Tesla stock falls as the Trump-Musk feud is heating up again
Once close allies, the two billionaires are back on their respective social media platforms dragging each other down.
The billionaires are fighting on their respective social media platforms again, sending Tesla stock down 7% premarket.
Tesla CEO Elon Musk and President Donald Trump rekindled their on-again, off-again online feud over the holiday weekend, when Musk claimed to have launched his threatened third political party, the “America Party.”
By a factor of 2 to 1, you want a new political party and you shall have it!
— Elon Musk (@elonmusk) July 5, 2025
When it comes to bankrupting our country with waste & graft, we live in a one-party system, not a democracy.
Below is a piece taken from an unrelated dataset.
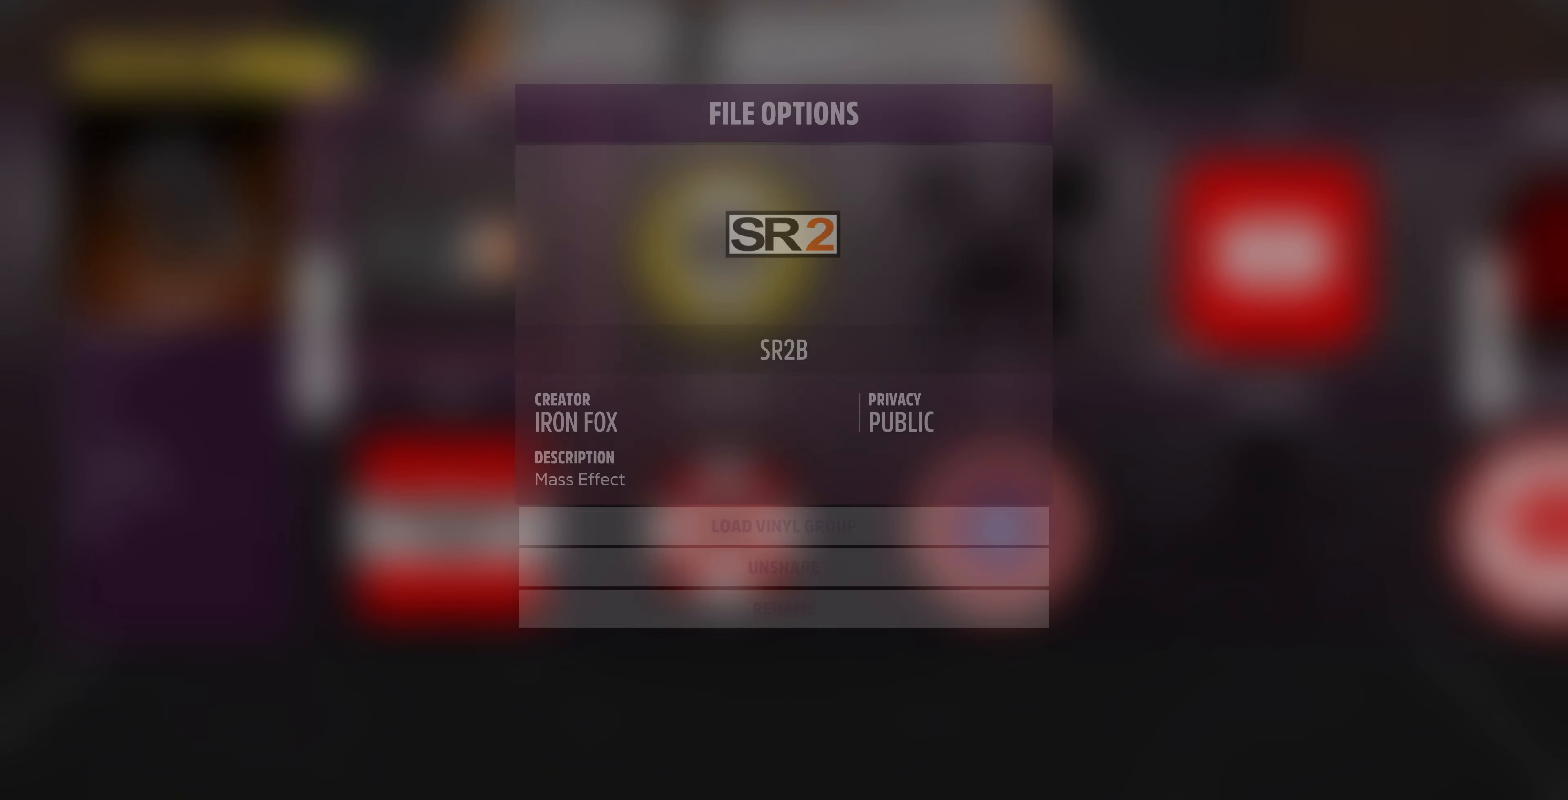
{"buttons": [], "left_stick": "right", "right_stick": "center", "events": [[100, "CROSS", "down"], [233, "CROSS", "up"], [433, "left_stick", "right"]]}
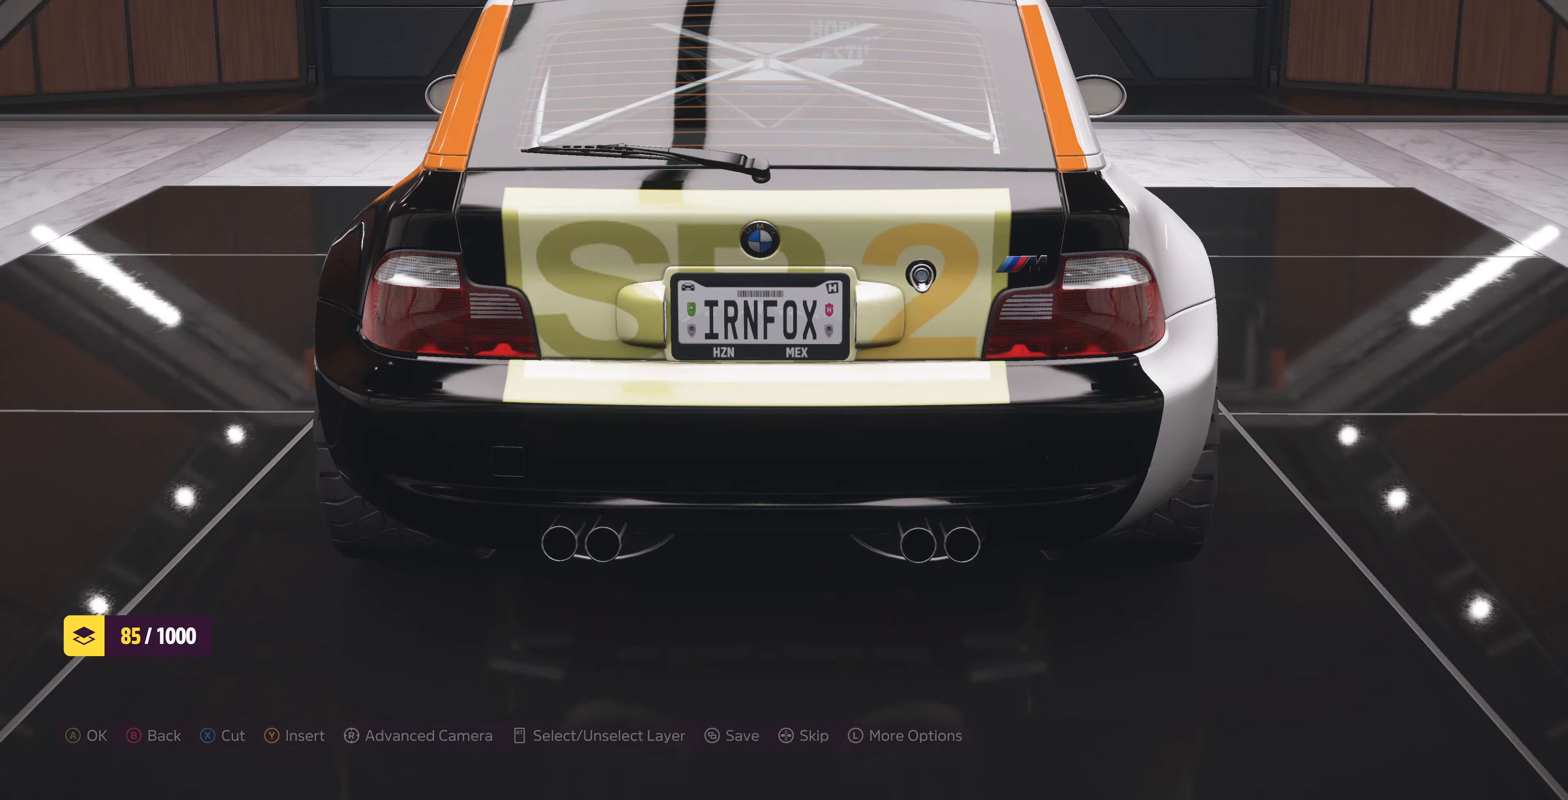
{"buttons": [], "left_stick": "right", "right_stick": "down-right", "events": [[166, "right_stick", "down-right"]]}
Today, the America Party is formed to give you back your freedom. https://t.co/9K8AD04QQN
In response, Trump took to Truth Social to call Musk a “TRAIN WRECK” and say his political party would cause “DISRUPTION & CHAOS.”
Now Musk is back on X making fun of the president and once again making veiled accusations of Epstein connections — in a feud that could have negative consequences for Musk’s companies, especially Tesla’s self-driving aspirations. As analyst Dan Ives wrote yesterday, “Trump can create more hurdles for Musk/Tesla/SpaceX over the coming years if this political battle gets nastier heading into mid-terms in 2026.”
This latest feud seems to be reaching a boiling point after it started again last week. After Musk criticized Trump’s tax bill, which has since become law, the president said he was going to have DOGE, the organization Musk formerly led, “take a good, hard, look” at the subsidies Musk’s companies get, and would consider deporting him. The spat seemed to cool, only to reignite this weekend when Musk said he had formed a competing political party.
The two had their first public blowout in early June, which started with criticism of the “big, beautiful bill” and ended with veiled accusations of pedophilia. Tesla stock plummeted and then recovered.
Tesla, of course, has other things weighing on it as well, including mounting problems in China, its second-biggest market; falling vehicle sales globally; and big questions about the safety of its self-driving technology.
Currently the stock is down 11% from where it closed June 4, the day before the beef first exploded.